(Goal of the exercise)
Reproduce word for word the portion of the abstract on sound velocity in Fe-Ni-Si alloys that opens with the words containing "Presentation information" and closes with "Hall, Makuhari Messe)".

Japan Geoscience Union Meeting 2023

Presentation information

[E] Oral

S (Solid Earth Sciences ) » S-IT Science of the Earth's Interior & Techtonophysics

[S-IT18] Planetary cores: Structure, formation, and evolution

Fri. May 26, 2023 1:45 PM - 3:00 PM 102 (International Conference Hall, Makuhari Messe)

convener:Riko Iizuka-Oku(Geochemical Research Center, Graduate School of Science, The University of Tokyo), Hidenori Terasaki(Faculty of Science, Okayama University), Eiji Ohtani(Department of Earth and Planetary Materials Science, Graduate School of Science, Tohoku University), William F McDonough(Department of Earth Science and Research Center for Neutrino Science, Tohoku University, Sendai, Miyagi 980-8578, Japan), Chairperson:Hidenori Terasaki(Faculty of Science, Okayama University), Riko Iizuka-Oku(Geochemical Research Center, Graduate School of Science, The University of Tokyo)


2:30 PM - 2:45 PM

[SIT18-04] Sound velocity measurement of B2 Fe-Ni-Si alloys at high pressure and high temperature

*Daijo Ikuta1,2, Eiji Ohtani2, Hiroshi Fukui3,4, Tatsuya Sakamaki2, Izumi Mashino1, Daisuke Ishikawa3,4, Alfred Q. R. Baron3,4 (1.Institute for Planetary Materials, Okayama University, 2.Department of Earth Science, Tohoku University, 3.JASRI, 4.RIKEN)

Keywords:Sound velocity, B2 phase, Fe-Ni-Si alloy, High-pressure, Inelastic x-ray scattering

The most reliable knowledge of the Earth's interior is based on the seismic observations. The seismic model, the Preliminary Reference Earth Model (PREM) [1], provides the profiles of sound velocity and density as a function of depth. Comparing the model with high-pressure experiments, pure iron cannot account for the sound velocity and density of the PREM core [2,3]. Geochemical and meteorite studies [4] have suggested that the Earth's inner core consists of iron-nickel alloys with some light elements, the candidates for light elements being sulfur, oxygen, carbon, hydrogen, and silicon. Of these, silicon is one of the most convincing light elements, both from the cosmochemical abundance of silicon and from the studies of chemical reactions in the evolution of the Earth's core. Recent studies show that the two phases of hexagonal close-packed (hcp) and B2 (an ordered derivative of the body-centered cubic structure, known as CsCl type) for iron-nickel-silicon (Fe-Ni-Si) alloys may coexist in the inner core [2]. Therefore, the sound velocity measurement for the Fe-Ni-Si system is important to understand the properties of the Earth's core and to constrain its chemical composition. However, the sound velocity measurement for the Fe-Ni-Si system, especially under high pressure and high temperature conditions, has not been well studied [5].

(Material provided)

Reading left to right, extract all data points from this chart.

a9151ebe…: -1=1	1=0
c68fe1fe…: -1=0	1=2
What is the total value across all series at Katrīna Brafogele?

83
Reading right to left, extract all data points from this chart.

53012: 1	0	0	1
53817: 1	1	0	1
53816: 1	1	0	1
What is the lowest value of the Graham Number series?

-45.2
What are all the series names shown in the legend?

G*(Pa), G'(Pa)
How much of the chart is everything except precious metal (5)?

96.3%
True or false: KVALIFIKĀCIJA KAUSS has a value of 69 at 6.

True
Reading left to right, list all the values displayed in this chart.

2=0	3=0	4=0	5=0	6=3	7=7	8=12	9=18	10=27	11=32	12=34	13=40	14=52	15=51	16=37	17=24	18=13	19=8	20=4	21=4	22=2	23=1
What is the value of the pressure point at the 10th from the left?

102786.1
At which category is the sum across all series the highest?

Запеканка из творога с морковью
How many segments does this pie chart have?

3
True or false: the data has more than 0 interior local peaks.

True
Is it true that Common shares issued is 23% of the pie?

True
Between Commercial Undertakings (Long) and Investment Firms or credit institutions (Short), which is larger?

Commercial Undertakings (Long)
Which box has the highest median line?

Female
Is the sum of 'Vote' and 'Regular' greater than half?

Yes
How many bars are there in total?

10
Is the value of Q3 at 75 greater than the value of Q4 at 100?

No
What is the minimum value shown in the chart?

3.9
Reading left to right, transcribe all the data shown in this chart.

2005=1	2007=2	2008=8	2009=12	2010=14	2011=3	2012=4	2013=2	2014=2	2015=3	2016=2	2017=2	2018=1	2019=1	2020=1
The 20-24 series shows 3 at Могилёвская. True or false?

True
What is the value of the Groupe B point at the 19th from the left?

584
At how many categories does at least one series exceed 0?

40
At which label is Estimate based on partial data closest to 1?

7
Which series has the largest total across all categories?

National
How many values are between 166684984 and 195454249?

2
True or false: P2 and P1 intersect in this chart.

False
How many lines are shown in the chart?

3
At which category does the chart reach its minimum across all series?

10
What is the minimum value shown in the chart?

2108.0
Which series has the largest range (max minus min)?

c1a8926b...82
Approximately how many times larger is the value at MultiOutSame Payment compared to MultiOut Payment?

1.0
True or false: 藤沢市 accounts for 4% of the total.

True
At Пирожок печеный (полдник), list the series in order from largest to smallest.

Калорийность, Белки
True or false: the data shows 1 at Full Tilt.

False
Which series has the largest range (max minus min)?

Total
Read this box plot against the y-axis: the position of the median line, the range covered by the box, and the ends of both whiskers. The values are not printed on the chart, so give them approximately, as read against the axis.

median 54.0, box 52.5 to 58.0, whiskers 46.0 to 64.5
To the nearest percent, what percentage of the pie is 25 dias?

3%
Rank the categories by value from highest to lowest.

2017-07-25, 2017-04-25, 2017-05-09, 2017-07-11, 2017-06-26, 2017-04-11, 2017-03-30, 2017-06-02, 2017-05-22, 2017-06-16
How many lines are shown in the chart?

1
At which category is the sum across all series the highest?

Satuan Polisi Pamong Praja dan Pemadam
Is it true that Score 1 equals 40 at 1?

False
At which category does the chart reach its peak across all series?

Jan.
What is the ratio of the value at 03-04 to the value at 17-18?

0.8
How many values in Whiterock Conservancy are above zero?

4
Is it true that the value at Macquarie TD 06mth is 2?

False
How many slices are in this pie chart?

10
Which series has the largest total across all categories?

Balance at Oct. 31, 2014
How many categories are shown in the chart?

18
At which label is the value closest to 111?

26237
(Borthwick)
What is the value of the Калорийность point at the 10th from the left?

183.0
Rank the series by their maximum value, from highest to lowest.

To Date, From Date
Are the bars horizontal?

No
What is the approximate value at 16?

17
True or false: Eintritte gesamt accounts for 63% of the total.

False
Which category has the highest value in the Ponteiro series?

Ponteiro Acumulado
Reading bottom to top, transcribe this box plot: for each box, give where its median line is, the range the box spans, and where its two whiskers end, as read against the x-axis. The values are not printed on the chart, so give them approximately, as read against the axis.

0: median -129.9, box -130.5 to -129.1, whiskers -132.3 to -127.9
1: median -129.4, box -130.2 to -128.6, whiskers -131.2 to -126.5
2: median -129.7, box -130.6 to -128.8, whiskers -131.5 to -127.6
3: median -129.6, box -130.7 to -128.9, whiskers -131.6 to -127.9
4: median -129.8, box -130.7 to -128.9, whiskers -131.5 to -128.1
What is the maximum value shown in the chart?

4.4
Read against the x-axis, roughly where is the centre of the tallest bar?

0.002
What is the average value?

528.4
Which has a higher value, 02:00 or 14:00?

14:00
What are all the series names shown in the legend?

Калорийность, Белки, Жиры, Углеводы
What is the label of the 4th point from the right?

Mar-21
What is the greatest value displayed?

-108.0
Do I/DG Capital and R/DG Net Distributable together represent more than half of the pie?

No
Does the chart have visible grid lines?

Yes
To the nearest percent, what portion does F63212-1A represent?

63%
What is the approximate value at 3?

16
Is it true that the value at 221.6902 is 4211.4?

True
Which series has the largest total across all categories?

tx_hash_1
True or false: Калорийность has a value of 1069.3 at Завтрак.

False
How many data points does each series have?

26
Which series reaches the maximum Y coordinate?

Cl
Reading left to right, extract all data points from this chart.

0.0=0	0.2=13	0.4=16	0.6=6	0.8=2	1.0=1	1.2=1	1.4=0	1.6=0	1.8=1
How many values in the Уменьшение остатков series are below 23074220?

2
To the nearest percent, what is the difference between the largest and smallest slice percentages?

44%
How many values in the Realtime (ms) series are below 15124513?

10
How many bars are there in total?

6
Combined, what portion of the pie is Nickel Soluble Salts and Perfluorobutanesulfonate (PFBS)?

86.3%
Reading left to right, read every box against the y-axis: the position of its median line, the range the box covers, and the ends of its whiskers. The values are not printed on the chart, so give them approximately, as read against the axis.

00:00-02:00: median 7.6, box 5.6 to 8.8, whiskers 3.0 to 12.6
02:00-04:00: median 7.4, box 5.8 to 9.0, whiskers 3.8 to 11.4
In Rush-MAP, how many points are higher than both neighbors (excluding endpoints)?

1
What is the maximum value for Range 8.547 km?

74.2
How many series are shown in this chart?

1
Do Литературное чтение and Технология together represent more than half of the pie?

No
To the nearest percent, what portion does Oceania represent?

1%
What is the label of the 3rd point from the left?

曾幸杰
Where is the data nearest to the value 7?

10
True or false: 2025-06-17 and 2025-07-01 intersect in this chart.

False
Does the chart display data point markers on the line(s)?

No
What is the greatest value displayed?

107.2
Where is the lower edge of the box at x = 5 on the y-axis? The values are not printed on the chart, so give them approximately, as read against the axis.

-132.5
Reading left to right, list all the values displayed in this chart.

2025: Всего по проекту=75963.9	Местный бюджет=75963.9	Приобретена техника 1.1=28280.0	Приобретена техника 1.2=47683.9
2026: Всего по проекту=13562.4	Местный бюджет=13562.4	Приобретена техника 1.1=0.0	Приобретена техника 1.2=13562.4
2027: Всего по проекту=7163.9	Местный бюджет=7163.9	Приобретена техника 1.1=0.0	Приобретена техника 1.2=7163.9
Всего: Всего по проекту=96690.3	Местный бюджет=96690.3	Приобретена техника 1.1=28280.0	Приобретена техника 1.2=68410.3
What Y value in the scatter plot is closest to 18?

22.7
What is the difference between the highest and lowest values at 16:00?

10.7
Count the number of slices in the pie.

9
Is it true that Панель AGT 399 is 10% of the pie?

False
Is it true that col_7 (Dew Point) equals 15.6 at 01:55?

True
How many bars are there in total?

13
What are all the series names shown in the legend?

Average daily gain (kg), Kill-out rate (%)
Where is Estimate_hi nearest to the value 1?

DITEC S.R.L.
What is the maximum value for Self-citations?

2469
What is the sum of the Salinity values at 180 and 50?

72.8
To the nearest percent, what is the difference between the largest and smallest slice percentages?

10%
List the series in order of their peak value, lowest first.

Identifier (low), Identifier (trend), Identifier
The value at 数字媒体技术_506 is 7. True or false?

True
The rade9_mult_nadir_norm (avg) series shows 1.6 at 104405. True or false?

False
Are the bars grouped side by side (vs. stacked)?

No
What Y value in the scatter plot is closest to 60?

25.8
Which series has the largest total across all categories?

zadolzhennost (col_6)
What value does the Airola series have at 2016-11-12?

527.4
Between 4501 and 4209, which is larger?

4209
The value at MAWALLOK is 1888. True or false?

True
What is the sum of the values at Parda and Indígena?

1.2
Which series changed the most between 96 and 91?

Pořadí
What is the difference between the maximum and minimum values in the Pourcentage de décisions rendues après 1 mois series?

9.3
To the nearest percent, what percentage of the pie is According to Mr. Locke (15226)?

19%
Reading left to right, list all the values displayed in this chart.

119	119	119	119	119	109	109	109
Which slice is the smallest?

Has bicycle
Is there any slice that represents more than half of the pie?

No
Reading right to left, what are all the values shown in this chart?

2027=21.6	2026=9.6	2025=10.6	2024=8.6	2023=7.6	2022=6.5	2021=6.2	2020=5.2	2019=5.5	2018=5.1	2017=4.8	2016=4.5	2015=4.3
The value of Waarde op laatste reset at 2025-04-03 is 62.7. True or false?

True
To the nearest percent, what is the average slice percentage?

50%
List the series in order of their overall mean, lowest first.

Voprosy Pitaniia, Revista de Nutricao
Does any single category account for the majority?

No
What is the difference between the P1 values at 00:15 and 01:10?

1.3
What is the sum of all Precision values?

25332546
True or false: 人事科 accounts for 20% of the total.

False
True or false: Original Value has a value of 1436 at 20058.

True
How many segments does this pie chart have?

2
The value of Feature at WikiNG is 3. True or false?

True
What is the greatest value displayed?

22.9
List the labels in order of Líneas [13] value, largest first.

(Solution for this exercise)
Presentation information

[E] Oral

S (Solid Earth Sciences ) » S-IT Science of the Earth's Interior & Techtonophysics

[S-IT18] Planetary cores: Structure, formation, and evolution

Fri. May 26, 2023 1:45 PM - 3:00 PM 102 (International Conference Hall, Makuhari Messe)